Google’s AI Integration into Fuzz Testing Yields Significant Results

August 17, 2023

Google has successfully integrated artificial intelligence into its open-source fuzz testing infrastructure, which has led to a significant improvement in code coverage. The results suggest that large language model (LLM) algorithms could revolutionize the bug-hunting industry.

Google's OSS-FUZZ project, a free service that runs fuzzers for open-source projects and privately alerts developers to the bugs detected, has been enhanced with generative-AI technology. This has led to a dramatic increase in code coverage when LLMs are used to generate new fuzz targets. Google stated, “By using LLMs, we’re able to increase the code coverage for critical projects using our OSS-Fuzz service without manually writing additional code. Using LLMs is a promising new way to scale security improvements across the over 1,000 projects currently fuzzed by OSS-Fuzz and to remove barriers to future projects adopting fuzzing.”

Fuzz testers, also known as fuzzers, are utilized in vulnerability research to identify security vulnerabilities by sending random input to an application. If the application contains a vulnerability that results in an exception, crash, or server error, researchers can analyze the test results to identify the cause of the crash. However, fuzzing traditionally requires a significant manual effort to write fuzz targets and functions to test code sections. This led Google's software engineers to explore whether LLMs could enhance the effectiveness of the six-year-old OSS-Fuzz service.

Google's OSS-Fuzz project has found and verified fixes for over 10,000 security bugs in open-source software. However, researchers believed that the tool could find even more bugs with increased code coverage. Google stated, “The fuzzing service covers only around 30% of an open-source project’s code on average, meaning that a large portion of our users’ code remains untouched by fuzzing.”

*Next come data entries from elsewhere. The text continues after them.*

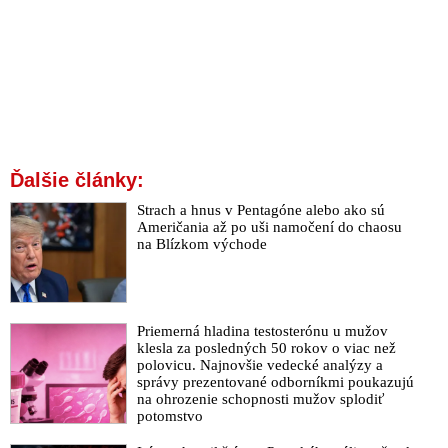
Ďalšie články:
Strach a hnus v Pentagóne alebo ako sú
Američania až po uši namočení do chaosu
na Blízkom východe
Priemerná hladina testosterónu u mužov
klesla za posledných 50 rokov o viac než
polovicu. Najnovšie vedecké analýzy a
správy prezentované odborníkmi poukazujú
na ohrozenie schopnosti mužov splodiť
potomstvo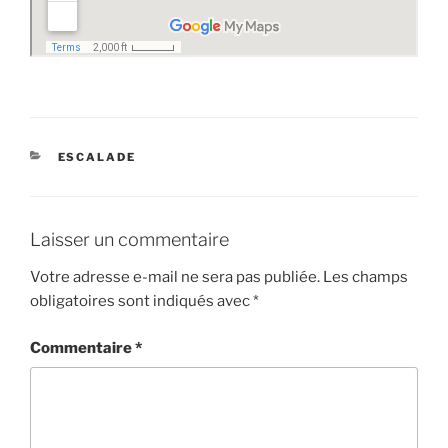
CATÉGORIES
ESCALADE
Laisser un commentaire
Votre adresse e-mail ne sera pas publiée.
Les champs
obligatoires sont indiqués avec
*
Commentaire
*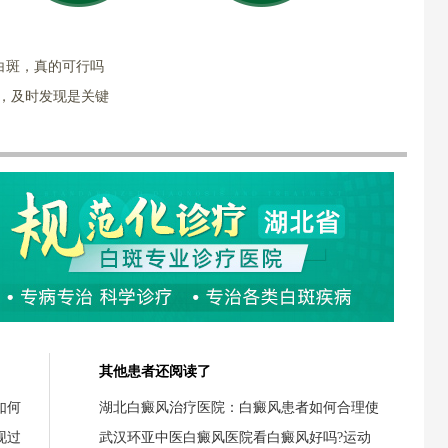
白斑，真的可行吗
秘，及时发现是关键
其他患者还阅读了
如何
湖北白癜风治疗医院：白癜风患者如何合理使
现过
武汉环亚中医白癜风医院看白癜风好吗?运动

To determine if an LLM could effectively write new fuzz targets, Google's software engineers developed an evaluation framework that connects OSS-Fuzz to its LLM to identify under-fuzzed, high-potential sections of the sample project's code for evaluation. The company explained that the evaluation framework, which sits between the OSS-Fuzz and the LLM, generates a prompt that the LLM uses to write the new fuzz target.

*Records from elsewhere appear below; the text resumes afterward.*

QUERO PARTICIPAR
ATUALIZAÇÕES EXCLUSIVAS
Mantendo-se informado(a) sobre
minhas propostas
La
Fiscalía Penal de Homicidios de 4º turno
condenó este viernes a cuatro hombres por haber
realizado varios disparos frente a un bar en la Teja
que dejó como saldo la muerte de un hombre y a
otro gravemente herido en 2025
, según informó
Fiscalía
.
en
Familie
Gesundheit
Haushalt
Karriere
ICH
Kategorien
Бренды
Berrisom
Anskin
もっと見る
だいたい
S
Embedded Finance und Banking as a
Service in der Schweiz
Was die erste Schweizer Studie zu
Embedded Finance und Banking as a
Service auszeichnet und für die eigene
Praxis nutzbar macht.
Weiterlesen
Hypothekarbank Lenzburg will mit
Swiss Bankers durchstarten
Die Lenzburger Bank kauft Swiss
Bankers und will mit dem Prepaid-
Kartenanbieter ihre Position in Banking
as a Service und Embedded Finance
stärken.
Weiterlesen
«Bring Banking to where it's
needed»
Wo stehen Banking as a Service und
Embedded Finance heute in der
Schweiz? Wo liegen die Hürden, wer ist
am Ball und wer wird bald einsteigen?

In a sample project called tinyxml2, Google reported that code coverage improved from 38% to 69% without any human intervention. The engineers said, “To replicate tinyxml2’s results manually would have required at least a day’s worth of work — which would mean several years of work to manually cover all OSS-Fuzz projects.”

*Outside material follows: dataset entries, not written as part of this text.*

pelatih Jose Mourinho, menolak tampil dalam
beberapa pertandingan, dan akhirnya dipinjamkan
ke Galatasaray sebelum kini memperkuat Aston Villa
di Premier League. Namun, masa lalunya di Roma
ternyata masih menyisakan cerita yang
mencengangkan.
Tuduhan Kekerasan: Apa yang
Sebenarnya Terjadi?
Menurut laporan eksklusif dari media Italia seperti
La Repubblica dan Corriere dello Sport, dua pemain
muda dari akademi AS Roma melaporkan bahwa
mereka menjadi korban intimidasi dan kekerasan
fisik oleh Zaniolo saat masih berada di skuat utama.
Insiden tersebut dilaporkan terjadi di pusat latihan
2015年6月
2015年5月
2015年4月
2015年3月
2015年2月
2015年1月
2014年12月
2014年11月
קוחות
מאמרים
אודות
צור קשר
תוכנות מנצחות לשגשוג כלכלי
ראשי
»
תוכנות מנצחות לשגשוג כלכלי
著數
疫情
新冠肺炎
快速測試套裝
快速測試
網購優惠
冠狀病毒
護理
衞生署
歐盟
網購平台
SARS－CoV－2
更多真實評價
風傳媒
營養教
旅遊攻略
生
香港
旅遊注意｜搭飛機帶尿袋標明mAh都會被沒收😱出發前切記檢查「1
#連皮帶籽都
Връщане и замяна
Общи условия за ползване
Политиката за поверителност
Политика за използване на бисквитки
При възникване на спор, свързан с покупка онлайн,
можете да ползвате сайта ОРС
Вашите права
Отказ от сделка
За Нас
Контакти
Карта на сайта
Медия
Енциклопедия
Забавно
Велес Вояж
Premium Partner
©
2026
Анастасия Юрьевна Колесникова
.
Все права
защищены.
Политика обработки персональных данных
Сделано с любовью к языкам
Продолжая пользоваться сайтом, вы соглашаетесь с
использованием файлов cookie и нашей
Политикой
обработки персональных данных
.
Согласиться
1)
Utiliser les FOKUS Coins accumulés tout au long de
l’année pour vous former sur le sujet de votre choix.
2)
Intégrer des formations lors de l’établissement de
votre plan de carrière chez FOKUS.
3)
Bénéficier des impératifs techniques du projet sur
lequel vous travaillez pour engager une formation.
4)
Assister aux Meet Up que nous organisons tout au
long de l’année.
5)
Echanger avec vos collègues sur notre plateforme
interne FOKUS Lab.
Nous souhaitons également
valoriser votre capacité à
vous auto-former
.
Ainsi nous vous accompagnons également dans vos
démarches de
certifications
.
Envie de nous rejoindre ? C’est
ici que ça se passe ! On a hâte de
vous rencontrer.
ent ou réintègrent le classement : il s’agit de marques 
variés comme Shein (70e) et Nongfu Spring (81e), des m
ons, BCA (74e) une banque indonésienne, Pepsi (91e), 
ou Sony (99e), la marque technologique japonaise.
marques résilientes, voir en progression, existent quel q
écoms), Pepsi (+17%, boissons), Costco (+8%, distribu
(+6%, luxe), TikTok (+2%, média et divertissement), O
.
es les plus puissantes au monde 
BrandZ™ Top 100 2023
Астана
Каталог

During the experiment, Google reported that the LLM was able to automatically generate a working target that rediscovered CVE-2022-3602, which was in a section of code that previously did not have fuzzing coverage. Google added, “Though this is not a new vulnerability, it suggests that as code coverage increases, we will find more vulnerabilities that are currently missed by fuzzing.” The company plans to open-source the evaluation framework to enable researchers to test their own automatic fuzz target generation.